Courtesy of Women's Policy Inc
* Women and Minorities in Science, Technology, Engineering and Mathematics Fields Grant Program Funding Opportunity (WAMS); Department of Agriculture, National Institute of Food and Agriculture
The Women and Minorities in Science, Technology, Engineering and Mathematics Fields Grant Program is a competitive grants program supporting research and extension projects that will increase, to the maximum extent practicable, participation by rural women and underrepresented minorities from rural areas in science, technology, engineering, and mathematics (STEM) fields.
The goal of the WAMS program is to develop and implement robust collaborations to increase the representation, participation, and entrepreneurial skills and abilities of rural women and underrepresented minorities from rural areas in STEM careers, thereby contributing to economic prosperity in rural areas across the nation. Funded projects will meet this goal and lead to the development of a robust and diverse food and agricultural STEM work force that is highly competent in the application of STEM knowledge and skills, with increased participation of women and minorities from rural areas across a broad spectrum of rural, local, state or national communities.
The WAMS Grant Program provides funding that may only be used for research and extension activities in the training, outreach and mentoring of rural women and underrepresented minorities from rural areas in STEM fields relevant to USDA mission.

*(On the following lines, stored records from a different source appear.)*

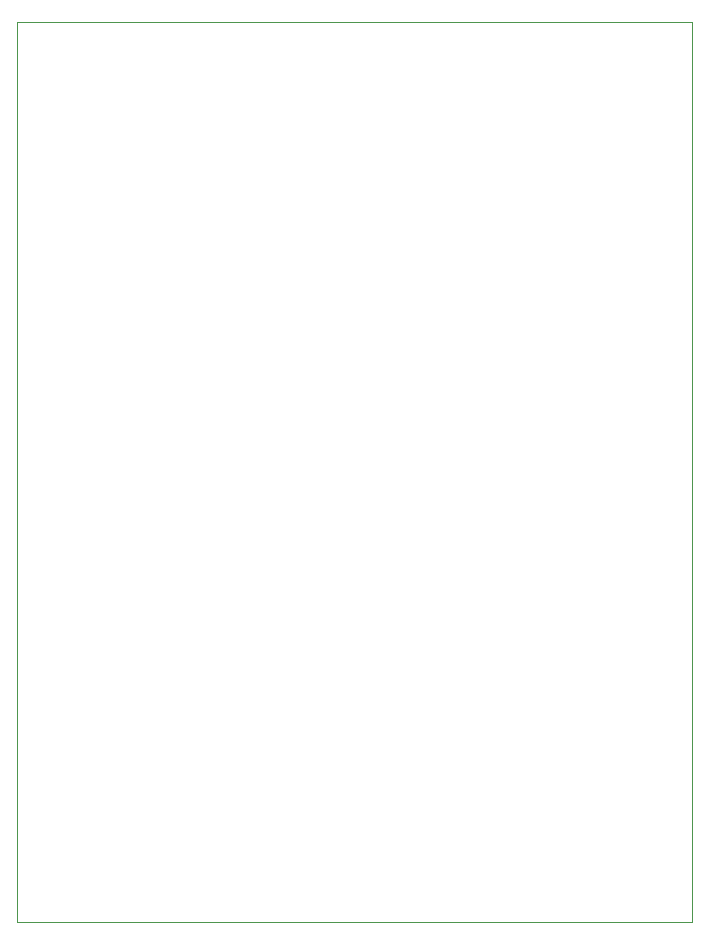
<source format=gbr>
G04 #@! TF.GenerationSoftware,KiCad,Pcbnew,5.1.5-52549c5~84~ubuntu18.04.1*
G04 #@! TF.CreationDate,2020-01-13T13:08:31-08:00*
G04 #@! TF.ProjectId,Extention Boards,45787465-6e74-4696-9f6e-20426f617264,rev?*
G04 #@! TF.SameCoordinates,Original*
G04 #@! TF.FileFunction,Profile,NP*
%FSLAX46Y46*%
G04 Gerber Fmt 4.6, Leading zero omitted, Abs format (unit mm)*
G04 Created by KiCad (PCBNEW 5.1.5-52549c5~84~ubuntu18.04.1) date 2020-01-13 13:08:31*
%MOMM*%
%LPD*%
G04 APERTURE LIST*
%ADD10C,0.050000*%
G04 APERTURE END LIST*
D10*
X50800000Y-101600000D02*
X50800000Y-177800000D01*
X107950000Y-101600000D02*
X50800000Y-101600000D01*
X107950000Y-177800000D02*
X107950000Y-101600000D01*
X50800000Y-177800000D02*
X107950000Y-177800000D01*
M02*

</source>
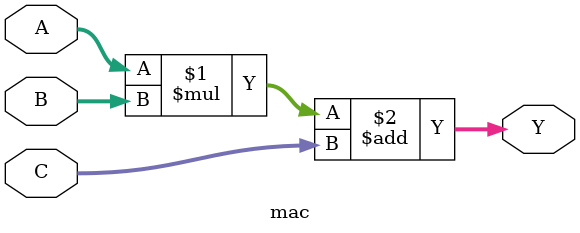
<source format=v>

module mac #(parameter WIDTH = 8) (
    input  wire signed [WIDTH-1:0] A, // Multiplicand
    input  wire signed [WIDTH-1:0] B, // Multiplier
    input  wire signed [2*WIDTH-1:0] C, // Accumulator input
    output wire signed [2*WIDTH-1:0] Y  // MAC output
);
    assign Y = (A * B) + C;
endmodule

</source>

It is an expectation that investment of public funds through the WAMS Grant Program will lead to:
- Gains in STEM knowledge, skills and capabilities, as well as new participants in USDA mission science through outreach activities, new careers or entrepreneurial enterprise;
- Increased documentation of outputs, significant activities, including dissemination activities, events, services or products that contribute toward achieving the goals and objectives of WAMS;
- Increased change in knowledge, actions or conditions; and,
- Increased capacity for carrying out the USDA mission by rural women and underrepresented minorities.